- _What is being asked_
Give the data back exactly as it stands.

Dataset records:
^^^^^^^^

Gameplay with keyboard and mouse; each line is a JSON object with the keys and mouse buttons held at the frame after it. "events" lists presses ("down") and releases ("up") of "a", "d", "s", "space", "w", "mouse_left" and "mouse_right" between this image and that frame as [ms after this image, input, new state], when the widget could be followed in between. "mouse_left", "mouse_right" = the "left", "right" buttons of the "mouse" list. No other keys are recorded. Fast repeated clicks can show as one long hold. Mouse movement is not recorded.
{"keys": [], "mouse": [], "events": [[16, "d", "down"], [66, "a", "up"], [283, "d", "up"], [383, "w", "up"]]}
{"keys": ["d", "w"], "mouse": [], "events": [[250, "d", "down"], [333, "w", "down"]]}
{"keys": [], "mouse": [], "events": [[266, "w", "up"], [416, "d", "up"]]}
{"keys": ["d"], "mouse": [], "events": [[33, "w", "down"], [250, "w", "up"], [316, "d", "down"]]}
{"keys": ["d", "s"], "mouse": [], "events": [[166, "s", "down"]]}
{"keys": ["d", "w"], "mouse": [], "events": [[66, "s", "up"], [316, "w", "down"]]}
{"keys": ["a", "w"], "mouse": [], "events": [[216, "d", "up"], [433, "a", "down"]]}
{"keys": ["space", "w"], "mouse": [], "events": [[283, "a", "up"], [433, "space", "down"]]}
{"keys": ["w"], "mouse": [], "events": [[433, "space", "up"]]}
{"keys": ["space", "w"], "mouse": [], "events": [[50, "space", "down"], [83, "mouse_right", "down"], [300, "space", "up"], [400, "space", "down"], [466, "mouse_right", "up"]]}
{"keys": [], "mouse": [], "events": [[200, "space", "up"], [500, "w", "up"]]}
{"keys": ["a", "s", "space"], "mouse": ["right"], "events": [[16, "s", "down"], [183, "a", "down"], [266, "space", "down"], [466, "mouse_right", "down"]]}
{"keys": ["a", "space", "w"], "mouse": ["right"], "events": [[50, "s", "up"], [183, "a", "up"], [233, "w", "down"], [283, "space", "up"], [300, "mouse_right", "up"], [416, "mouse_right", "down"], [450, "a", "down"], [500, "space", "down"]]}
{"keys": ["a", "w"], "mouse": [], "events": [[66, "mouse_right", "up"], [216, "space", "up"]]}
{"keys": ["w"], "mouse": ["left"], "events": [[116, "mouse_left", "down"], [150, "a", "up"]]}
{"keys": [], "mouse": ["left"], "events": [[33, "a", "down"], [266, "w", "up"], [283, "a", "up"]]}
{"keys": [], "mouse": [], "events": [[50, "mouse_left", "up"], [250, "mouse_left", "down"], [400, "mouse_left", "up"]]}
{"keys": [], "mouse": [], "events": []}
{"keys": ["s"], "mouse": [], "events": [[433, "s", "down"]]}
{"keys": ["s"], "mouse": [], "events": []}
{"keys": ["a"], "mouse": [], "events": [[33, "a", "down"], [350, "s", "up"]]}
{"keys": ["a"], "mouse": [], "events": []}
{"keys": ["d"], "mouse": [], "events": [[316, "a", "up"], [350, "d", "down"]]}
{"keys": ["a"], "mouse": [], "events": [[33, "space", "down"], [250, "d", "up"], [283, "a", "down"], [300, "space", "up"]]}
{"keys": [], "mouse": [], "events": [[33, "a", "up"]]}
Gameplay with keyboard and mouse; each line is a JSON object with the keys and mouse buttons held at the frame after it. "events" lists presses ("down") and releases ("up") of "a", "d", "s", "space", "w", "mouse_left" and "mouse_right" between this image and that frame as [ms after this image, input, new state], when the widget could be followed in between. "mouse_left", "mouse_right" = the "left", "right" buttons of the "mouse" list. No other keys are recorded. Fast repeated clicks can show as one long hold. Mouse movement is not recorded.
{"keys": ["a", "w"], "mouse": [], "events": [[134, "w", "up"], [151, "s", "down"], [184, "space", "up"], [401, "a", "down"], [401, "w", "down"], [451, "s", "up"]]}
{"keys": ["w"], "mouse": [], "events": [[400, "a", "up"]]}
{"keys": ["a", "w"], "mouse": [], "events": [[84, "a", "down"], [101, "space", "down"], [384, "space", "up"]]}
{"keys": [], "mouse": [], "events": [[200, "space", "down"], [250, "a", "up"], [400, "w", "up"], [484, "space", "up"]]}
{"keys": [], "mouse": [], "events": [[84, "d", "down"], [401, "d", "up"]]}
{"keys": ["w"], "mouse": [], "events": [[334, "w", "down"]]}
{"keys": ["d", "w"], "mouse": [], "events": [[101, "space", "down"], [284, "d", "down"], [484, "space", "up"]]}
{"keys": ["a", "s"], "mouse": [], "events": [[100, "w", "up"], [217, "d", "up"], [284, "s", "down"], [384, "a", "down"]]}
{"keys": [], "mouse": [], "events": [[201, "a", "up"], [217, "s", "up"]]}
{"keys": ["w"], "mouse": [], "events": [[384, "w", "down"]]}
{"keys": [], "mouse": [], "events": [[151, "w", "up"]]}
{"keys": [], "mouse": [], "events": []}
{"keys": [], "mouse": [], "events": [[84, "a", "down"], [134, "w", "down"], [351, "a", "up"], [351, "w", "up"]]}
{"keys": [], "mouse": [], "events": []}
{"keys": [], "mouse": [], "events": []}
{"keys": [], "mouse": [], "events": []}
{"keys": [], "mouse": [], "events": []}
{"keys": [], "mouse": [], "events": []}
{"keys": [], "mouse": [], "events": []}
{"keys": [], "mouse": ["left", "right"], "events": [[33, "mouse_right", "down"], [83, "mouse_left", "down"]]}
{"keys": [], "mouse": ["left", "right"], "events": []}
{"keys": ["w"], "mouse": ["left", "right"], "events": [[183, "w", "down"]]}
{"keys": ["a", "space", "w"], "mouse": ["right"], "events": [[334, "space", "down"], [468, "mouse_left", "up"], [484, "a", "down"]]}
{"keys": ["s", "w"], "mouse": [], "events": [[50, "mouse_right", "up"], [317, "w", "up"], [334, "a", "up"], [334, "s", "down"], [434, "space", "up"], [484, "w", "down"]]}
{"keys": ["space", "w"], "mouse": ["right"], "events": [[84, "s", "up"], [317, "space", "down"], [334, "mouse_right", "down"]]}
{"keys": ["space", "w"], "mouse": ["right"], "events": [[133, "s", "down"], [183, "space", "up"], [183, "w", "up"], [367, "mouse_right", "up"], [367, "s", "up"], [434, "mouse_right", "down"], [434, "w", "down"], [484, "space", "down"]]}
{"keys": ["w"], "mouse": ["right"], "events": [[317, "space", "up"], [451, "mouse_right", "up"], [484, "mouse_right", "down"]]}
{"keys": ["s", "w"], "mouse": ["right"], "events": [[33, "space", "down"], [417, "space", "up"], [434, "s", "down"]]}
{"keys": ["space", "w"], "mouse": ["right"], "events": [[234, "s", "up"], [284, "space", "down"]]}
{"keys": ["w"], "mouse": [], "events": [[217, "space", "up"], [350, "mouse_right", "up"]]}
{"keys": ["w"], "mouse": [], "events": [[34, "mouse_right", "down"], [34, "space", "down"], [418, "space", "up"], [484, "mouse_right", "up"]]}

^^^^^^^^

- _Exercise result_
Gameplay with keyboard and mouse; each line is a JSON object with the keys and mouse buttons held at the frame after it. "events" lists presses ("down") and releases ("up") of "a", "d", "s", "space", "w", "mouse_left" and "mouse_right" between this image and that frame as [ms after this image, input, new state], when the widget could be followed in between. "mouse_left", "mouse_right" = the "left", "right" buttons of the "mouse" list. No other keys are recorded. Fast repeated clicks can show as one long hold. Mouse movement is not recorded.
{"keys": [], "mouse": [], "events": [[16, "d", "down"], [66, "a", "up"], [283, "d", "up"], [383, "w", "up"]]}
{"keys": ["d", "w"], "mouse": [], "events": [[250, "d", "down"], [333, "w", "down"]]}
{"keys": [], "mouse": [], "events": [[266, "w", "up"], [416, "d", "up"]]}
{"keys": ["d"], "mouse": [], "events": [[33, "w", "down"], [250, "w", "up"], [316, "d", "down"]]}
{"keys": ["d", "s"], "mouse": [], "events": [[166, "s", "down"]]}
{"keys": ["d", "w"], "mouse": [], "events": [[66, "s", "up"], [316, "w", "down"]]}
{"keys": ["a", "w"], "mouse": [], "events": [[216, "d", "up"], [433, "a", "down"]]}
{"keys": ["space", "w"], "mouse": [], "events": [[283, "a", "up"], [433, "space", "down"]]}
{"keys": ["w"], "mouse": [], "events": [[433, "space", "up"]]}
{"keys": ["space", "w"], "mouse": [], "events": [[50, "space", "down"], [83, "mouse_right", "down"], [300, "space", "up"], [400, "space", "down"], [466, "mouse_right", "up"]]}
{"keys": [], "mouse": [], "events": [[200, "space", "up"], [500, "w", "up"]]}
{"keys": ["a", "s", "space"], "mouse": ["right"], "events": [[16, "s", "down"], [183, "a", "down"], [266, "space", "down"], [466, "mouse_right", "down"]]}
{"keys": ["a", "space", "w"], "mouse": ["right"], "events": [[50, "s", "up"], [183, "a", "up"], [233, "w", "down"], [283, "space", "up"], [300, "mouse_right", "up"], [416, "mouse_right", "down"], [450, "a", "down"], [500, "space", "down"]]}
{"keys": ["a", "w"], "mouse": [], "events": [[66, "mouse_right", "up"], [216, "space", "up"]]}
{"keys": ["w"], "mouse": ["left"], "events": [[116, "mouse_left", "down"], [150, "a", "up"]]}
{"keys": [], "mouse": ["left"], "events": [[33, "a", "down"], [266, "w", "up"], [283, "a", "up"]]}
{"keys": [], "mouse": [], "events": [[50, "mouse_left", "up"], [250, "mouse_left", "down"], [400, "mouse_left", "up"]]}
{"keys": [], "mouse": [], "events": []}
{"keys": ["s"], "mouse": [], "events": [[433, "s", "down"]]}
{"keys": ["s"], "mouse": [], "events": []}
{"keys": ["a"], "mouse": [], "events": [[33, "a", "down"], [350, "s", "up"]]}
{"keys": ["a"], "mouse": [], "events": []}
{"keys": ["d"], "mouse": [], "events": [[316, "a", "up"], [350, "d", "down"]]}
{"keys": ["a"], "mouse": [], "events": [[33, "space", "down"], [250, "d", "up"], [283, "a", "down"], [300, "space", "up"]]}
{"keys": [], "mouse": [], "events": [[33, "a", "up"]]}
Gameplay with keyboard and mouse; each line is a JSON object with the keys and mouse buttons held at the frame after it. "events" lists presses ("down") and releases ("up") of "a", "d", "s", "space", "w", "mouse_left" and "mouse_right" between this image and that frame as [ms after this image, input, new state], when the widget could be followed in between. "mouse_left", "mouse_right" = the "left", "right" buttons of the "mouse" list. No other keys are recorded. Fast repeated clicks can show as one long hold. Mouse movement is not recorded.
{"keys": ["a", "w"], "mouse": [], "events": [[134, "w", "up"], [151, "s", "down"], [184, "space", "up"], [401, "a", "down"], [401, "w", "down"], [451, "s", "up"]]}
{"keys": ["w"], "mouse": [], "events": [[400, "a", "up"]]}
{"keys": ["a", "w"], "mouse": [], "events": [[84, "a", "down"], [101, "space", "down"], [384, "space", "up"]]}
{"keys": [], "mouse": [], "events": [[200, "space", "down"], [250, "a", "up"], [400, "w", "up"], [484, "space", "up"]]}
{"keys": [], "mouse": [], "events": [[84, "d", "down"], [401, "d", "up"]]}
{"keys": ["w"], "mouse": [], "events": [[334, "w", "down"]]}
{"keys": ["d", "w"], "mouse": [], "events": [[101, "space", "down"], [284, "d", "down"], [484, "space", "up"]]}
{"keys": ["a", "s"], "mouse": [], "events": [[100, "w", "up"], [217, "d", "up"], [284, "s", "down"], [384, "a", "down"]]}
{"keys": [], "mouse": [], "events": [[201, "a", "up"], [217, "s", "up"]]}
{"keys": ["w"], "mouse": [], "events": [[384, "w", "down"]]}
{"keys": [], "mouse": [], "events": [[151, "w", "up"]]}
{"keys": [], "mouse": [], "events": []}
{"keys": [], "mouse": [], "events": [[84, "a", "down"], [134, "w", "down"], [351, "a", "up"], [351, "w", "up"]]}
{"keys": [], "mouse": [], "events": []}
{"keys": [], "mouse": [], "events": []}
{"keys": [], "mouse": [], "events": []}
{"keys": [], "mouse": [], "events": []}
{"keys": [], "mouse": [], "events": []}
{"keys": [], "mouse": [], "events": []}
{"keys": [], "mouse": ["left", "right"], "events": [[33, "mouse_right", "down"], [83, "mouse_left", "down"]]}
{"keys": [], "mouse": ["left", "right"], "events": []}
{"keys": ["w"], "mouse": ["left", "right"], "events": [[183, "w", "down"]]}
{"keys": ["a", "space", "w"], "mouse": ["right"], "events": [[334, "space", "down"], [468, "mouse_left", "up"], [484, "a", "down"]]}
{"keys": ["s", "w"], "mouse": [], "events": [[50, "mouse_right", "up"], [317, "w", "up"], [334, "a", "up"], [334, "s", "down"], [434, "space", "up"], [484, "w", "down"]]}
{"keys": ["space", "w"], "mouse": ["right"], "events": [[84, "s", "up"], [317, "space", "down"], [334, "mouse_right", "down"]]}
{"keys": ["space", "w"], "mouse": ["right"], "events": [[133, "s", "down"], [183, "space", "up"], [183, "w", "up"], [367, "mouse_right", "up"], [367, "s", "up"], [434, "mouse_right", "down"], [434, "w", "down"], [484, "space", "down"]]}
{"keys": ["w"], "mouse": ["right"], "events": [[317, "space", "up"], [451, "mouse_right", "up"], [484, "mouse_right", "down"]]}
{"keys": ["s", "w"], "mouse": ["right"], "events": [[33, "space", "down"], [417, "space", "up"], [434, "s", "down"]]}
{"keys": ["space", "w"], "mouse": ["right"], "events": [[234, "s", "up"], [284, "space", "down"]]}
{"keys": ["w"], "mouse": [], "events": [[217, "space", "up"], [350, "mouse_right", "up"]]}
{"keys": ["w"], "mouse": [], "events": [[34, "mouse_right", "down"], [34, "space", "down"], [418, "space", "up"], [484, "mouse_right", "up"]]}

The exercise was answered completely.